Atlanta-based Beazer, the nation's sixth-largest residential homebuilder, rode high during the heyday of the housing boom—profiting from both selling the homes it constructed and often financing the buyers as well through a wholly owned mortgage arm. It's common in the industry, but Beazer may have pushed the bounds: The North Carolina field offices of the Federal Bureau of Investigation, the Internal Revenue Service, and the Justice Dept. have recently opened a joint investigation into the company over such matters.
The Inspector General of Housing and Urban Development is also part of the group since a large percentage of Beazer's loans were made to low-income borrowers and insured by the federal government through the Government National Mortgage Assn., according to people familiar with the investigation.
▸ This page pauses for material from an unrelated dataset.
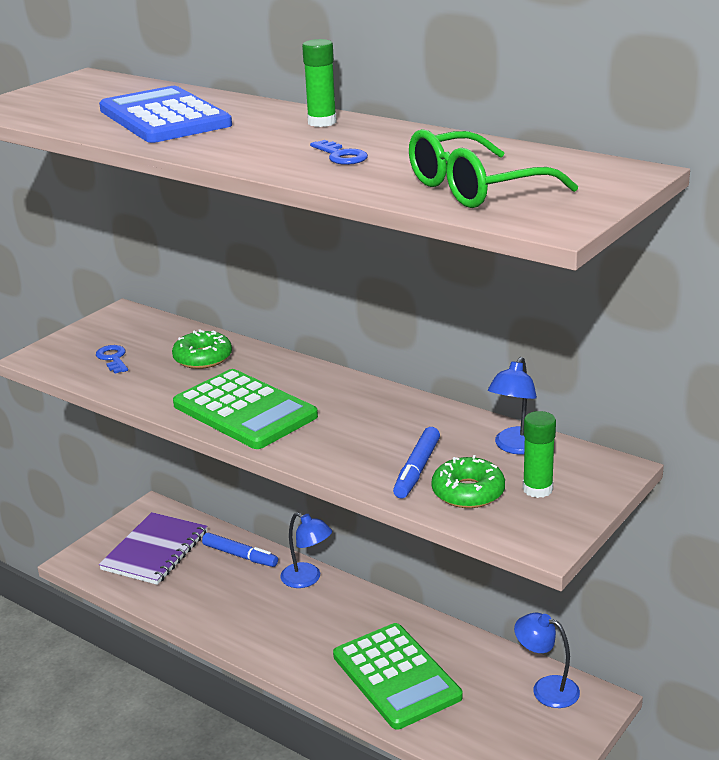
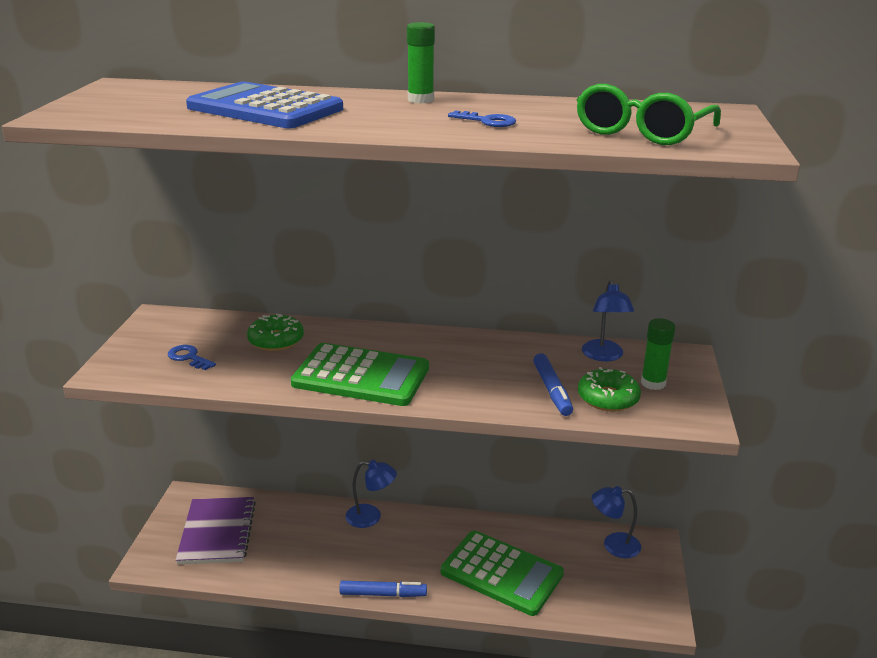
camera: 30 degrees left, 0 degrees up
(240, 555) = (298, 514): blue marker -> blue marker (383, 594)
Investigators, however, are not limiting their probe to possible mortgage fraud. "There's all sorts of potential fraud issues here," FBI spokesman Ken Lucas told BusinessWeek. "We're looking at all types of [potential] fraud associated with Beazer—corporate, mortgage, investments." Beazer did not comment by press time.
This is the worst possible news for the new home industry at this time. Yesterday, the Census Bureau reported a 3.9% drop in new home sales. Subprime mortgage lenders are already tightening their credit standards, and over 40 have with gone out of business, declared bankruptcy or sold their assets.
Now we learn the FBI, Justice Department and the IRS are investigating the 6th largest homebuilder in the country for "all types of potential fraud." This has the potential to cast a shadow over all homebuilders and mortgage lenders at a time when they least need negative publicity.